STATED GOAL: Reproduce every one of the following records verbatim, preserving each line and its order without alteration.

◇ ◇ ◇ ◇ ◇

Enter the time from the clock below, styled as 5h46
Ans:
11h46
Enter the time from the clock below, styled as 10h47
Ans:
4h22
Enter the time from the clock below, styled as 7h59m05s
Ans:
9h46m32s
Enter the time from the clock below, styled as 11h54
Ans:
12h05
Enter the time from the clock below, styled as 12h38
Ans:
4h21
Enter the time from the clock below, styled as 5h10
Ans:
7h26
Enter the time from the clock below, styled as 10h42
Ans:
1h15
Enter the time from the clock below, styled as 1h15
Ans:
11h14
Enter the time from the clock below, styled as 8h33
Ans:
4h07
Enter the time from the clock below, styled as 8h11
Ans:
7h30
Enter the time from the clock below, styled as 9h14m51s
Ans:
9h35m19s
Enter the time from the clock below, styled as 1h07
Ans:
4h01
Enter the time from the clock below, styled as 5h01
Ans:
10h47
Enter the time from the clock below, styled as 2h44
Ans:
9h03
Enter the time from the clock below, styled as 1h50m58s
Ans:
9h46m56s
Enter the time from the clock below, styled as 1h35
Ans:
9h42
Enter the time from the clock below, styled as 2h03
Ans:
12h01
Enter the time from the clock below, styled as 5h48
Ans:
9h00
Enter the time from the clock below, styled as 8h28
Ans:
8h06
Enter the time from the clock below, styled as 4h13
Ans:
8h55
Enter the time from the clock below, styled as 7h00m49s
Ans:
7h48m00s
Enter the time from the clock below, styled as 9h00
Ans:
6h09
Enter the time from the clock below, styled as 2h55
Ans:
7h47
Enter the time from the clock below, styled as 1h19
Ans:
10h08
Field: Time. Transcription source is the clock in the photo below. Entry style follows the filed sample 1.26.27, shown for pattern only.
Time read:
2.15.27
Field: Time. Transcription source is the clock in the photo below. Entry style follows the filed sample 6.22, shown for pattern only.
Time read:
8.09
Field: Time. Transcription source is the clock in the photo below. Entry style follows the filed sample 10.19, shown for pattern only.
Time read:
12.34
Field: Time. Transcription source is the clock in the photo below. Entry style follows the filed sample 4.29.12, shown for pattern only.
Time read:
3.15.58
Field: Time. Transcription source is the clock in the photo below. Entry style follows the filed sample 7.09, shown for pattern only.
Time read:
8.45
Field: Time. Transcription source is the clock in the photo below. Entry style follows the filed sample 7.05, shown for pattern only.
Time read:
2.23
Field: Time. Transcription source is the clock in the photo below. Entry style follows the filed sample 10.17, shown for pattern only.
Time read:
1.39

◇ ◇ ◇ ◇ ◇

CORRECT RESPONSE:
Enter the time from the clock below, styled as 5h46
Ans:
11h46
Enter the time from the clock below, styled as 10h47
Ans:
4h22
Enter the time from the clock below, styled as 7h59m05s
Ans:
9h46m32s
Enter the time from the clock below, styled as 11h54
Ans:
12h05
Enter the time from the clock below, styled as 12h38
Ans:
4h21
Enter the time from the clock below, styled as 5h10
Ans:
7h26
Enter the time from the clock below, styled as 10h42
Ans:
1h15
Enter the time from the clock below, styled as 1h15
Ans:
11h14
Enter the time from the clock below, styled as 8h33
Ans:
4h07
Enter the time from the clock below, styled as 8h11
Ans:
7h30
Enter the time from the clock below, styled as 9h14m51s
Ans:
9h35m19s
Enter the time from the clock below, styled as 1h07
Ans:
4h01
Enter the time from the clock below, styled as 5h01
Ans:
10h47
Enter the time from the clock below, styled as 2h44
Ans:
9h03
Enter the time from the clock below, styled as 1h50m58s
Ans:
9h46m56s
Enter the time from the clock below, styled as 1h35
Ans:
9h42
Enter the time from the clock below, styled as 2h03
Ans:
12h01
Enter the time from the clock below, styled as 5h48
Ans:
9h00
Enter the time from the clock below, styled as 8h28
Ans:
8h06
Enter the time from the clock below, styled as 4h13
Ans:
8h55
Enter the time from the clock below, styled as 7h00m49s
Ans:
7h48m00s
Enter the time from the clock below, styled as 9h00
Ans:
6h09
Enter the time from the clock below, styled as 2h55
Ans:
7h47
Enter the time from the clock below, styled as 1h19
Ans:
10h08
Field: Time. Transcription source is the clock in the photo below. Entry style follows the filed sample 1.26.27, shown for pattern only.
Time read:
2.15.27
Field: Time. Transcription source is the clock in the photo below. Entry style follows the filed sample 6.22, shown for pattern only.
Time read:
8.09
Field: Time. Transcription source is the clock in the photo below. Entry style follows the filed sample 10.19, shown for pattern only.
Time read:
12.34
Field: Time. Transcription source is the clock in the photo below. Entry style follows the filed sample 4.29.12, shown for pattern only.
Time read:
3.15.58
Field: Time. Transcription source is the clock in the photo below. Entry style follows the filed sample 7.09, shown for pattern only.
Time read:
8.45
Field: Time. Transcription source is the clock in the photo below. Entry style follows the filed sample 7.05, shown for pattern only.
Time read:
2.23
Field: Time. Transcription source is the clock in the photo below. Entry style follows the filed sample 10.17, shown for pattern only.
Time read:
1.39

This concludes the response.